In this installment of his column "The Singularity," Jay Liu (CAS '28) stresses the significance of AI model DeepSeek amid international tensions in tech development, innovation and trade.
About a month ago, the world woke up to a shock. The release of the large language model DeepSeek R1, a chatbot with powerful reasoning capabilities, forced the tech world to reconsider its approach to artificial intelligence (AI) advancement altogether. DeepSeek — a subsidiary AI research company of a quantitative trading firm based in Hangzhou, China — caused losses in the stock market worth hundreds of billions for leading firms like OpenAI and Nvidia. Overnight, DeepSeek’s mobile app rose to the top spot in Apple’s App Store and stole the limelight in the AI field.
DeepSeek’s meteoric surge is controversial, to say the least. Its R1 model can allegedly match the performance of leading models like OpenAI’s o1 at a fraction of the costs. The R1 is a smaller reasoning model trained from DeepSeek’s V3, a larger general-purpose model comparable to OpenAI’s ChatGPT. The V3 reportedly cost less than $6 million to train (though the actual figure is heavily contested).
U.S. embargoes on advanced graphics processing units (GPUs) handicap AI firms based in China. GPUs were initially computer components designed for image processing on personal computers but have since then been used in cryptocurrency mining and AI development. Computing power is essential to model-training capabilities; more powerful and plentiful GPUs allow firms to train their models on more parameters, tuning them to produce more accurate and reliable answers. The fact that the R1 displayed comparable performances to leading models based in the United States, despite its purportedly low training costs and hardware limitations, was why the model sparked such strong reactions in the market and the media.
The AI arms race has become a crucial part of the United States’ foreign policy, especially with regard to China. The Stargate Project — a government-supported joint venture between OpenAI, Japan-based investment firm SoftBank and others that would invest more than $500 billion in AI infrastructure — makes clear the U.S. government’s great emphasis on AI competitiveness.
AI has become an irreplaceable way for many of us to interact with information. From misleading news to videos, AI’s capability to spread misinformation and disinformation poses potential threats to truth and democracy. AI could be used as a means of cognitive warfare, challenging users’ beliefs and making them question their values.
Many countries have already placed restrictions on DeepSeek’s models for this reason. Taiwan, whose sovereignty is the most immediately threatened by China, quickly banned using DeepSeek models on government devices. South Korea, Australia and some U.S. states have also restricted access to these models, citing similar concerns.
Anything related to China and technology has become a target for politicization. TikTok was the last example, and now it’s DeepSeek. Most of these precautions are sufficiently backed by evidence and well-grounded in national security concerns. At the same time, the politicization of such technologies has cultivated a strong anti-China sentiment that stands in the way of academic research progress and international collaboration.
In response to DeepSeek’s models, OpenAI accused the company of breaching its intellectual property via a training method known as distillation. Distillation is when a large general model, known as the teacher model, is “distilled” into a smaller, usually more specialized model. It’s a common technique used in model training to slim down large models and allow them to be run with fewer hardware requirements. OpenAI has stated that there is evidence to prove that DeepSeek distilled its models, but it hasn’t publicly released anything concrete.
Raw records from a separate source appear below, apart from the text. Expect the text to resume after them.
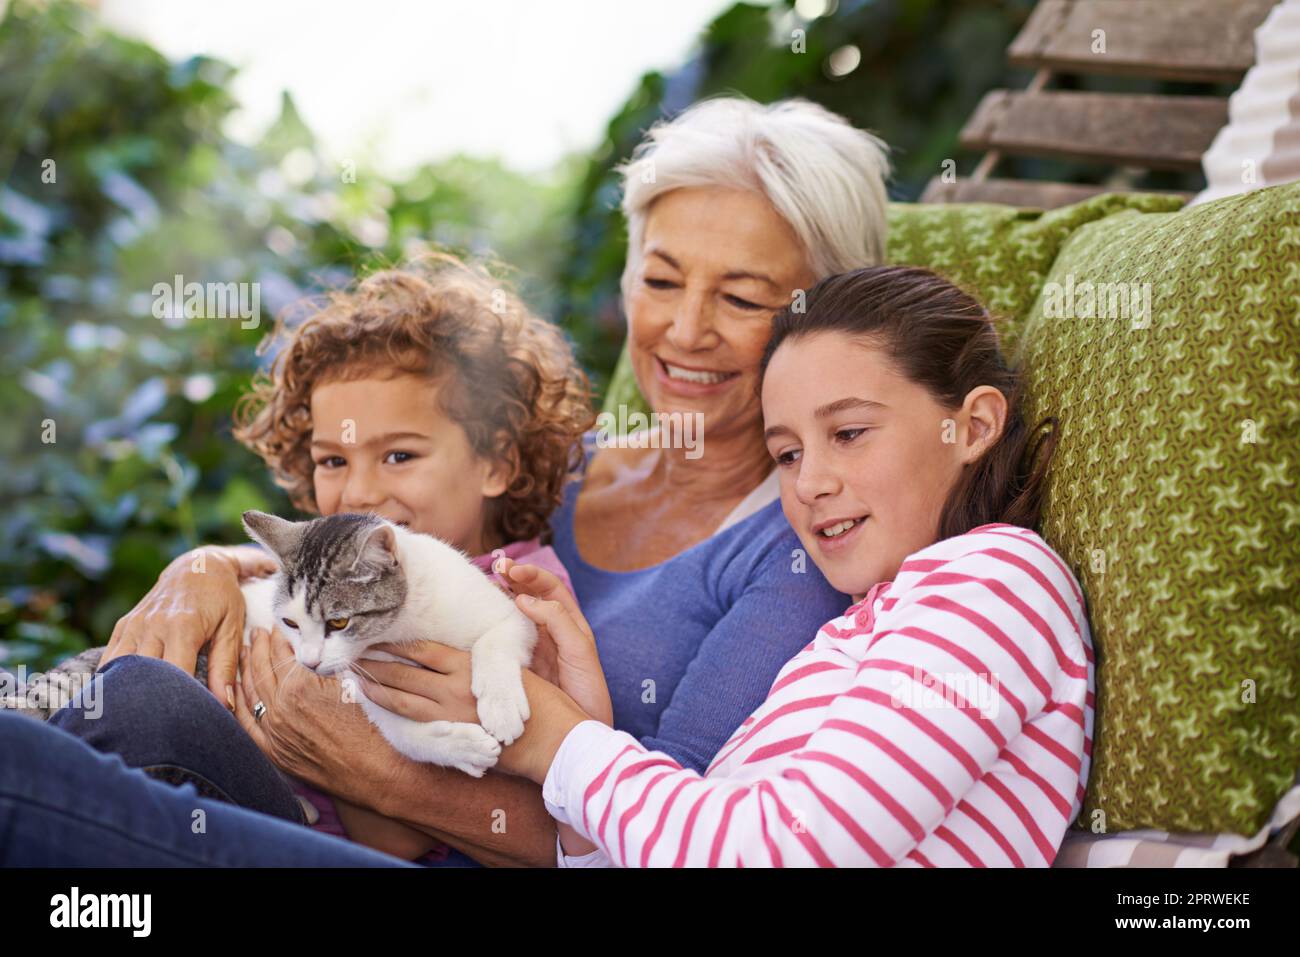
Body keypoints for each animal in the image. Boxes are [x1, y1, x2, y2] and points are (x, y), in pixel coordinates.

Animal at [236, 509, 535, 780]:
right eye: (290, 623)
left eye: (338, 622)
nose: (309, 662)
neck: (399, 629)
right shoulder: (365, 682)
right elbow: (401, 734)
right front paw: (463, 747)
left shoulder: (514, 615)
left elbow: (495, 641)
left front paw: (501, 706)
However, the distillation controversy has been turned into an unproven, heavily politicized narrative. It feeds into other arguments, like suggesting that DeepSeek didn’t achieve anything remarkable or that it wouldn’t have existed without OpenAI. In reality, it has made breakthroughs in the mathematical and computational methods that optimize the AI training process, increasing its hardware and energy efficiency.
International tension easily creates false narratives that belittle and antagonize. Regulatory measures against the use of technology in cognitive warfare are, of course, required to defend countries’ democracy and sovereignty. However, the excessive politicization of technology impedes our understanding and continuation of AI progress and innovation.
Ironically, OpenAI is not open at all, while DeepSeek is open-source. It’s also interesting to consider the numerous lawsuits OpenAI is facing for breaches of intellectual property, only for it to accuse another company of the same.
The point is that it is incredibly short-sighted and one-dimensional to use politicization to blindly diminish the achievements of other countries and blindly praise the ones of your own. Acknowledging and learning from what others have developed is the first step toward adapting and improving your own offerings.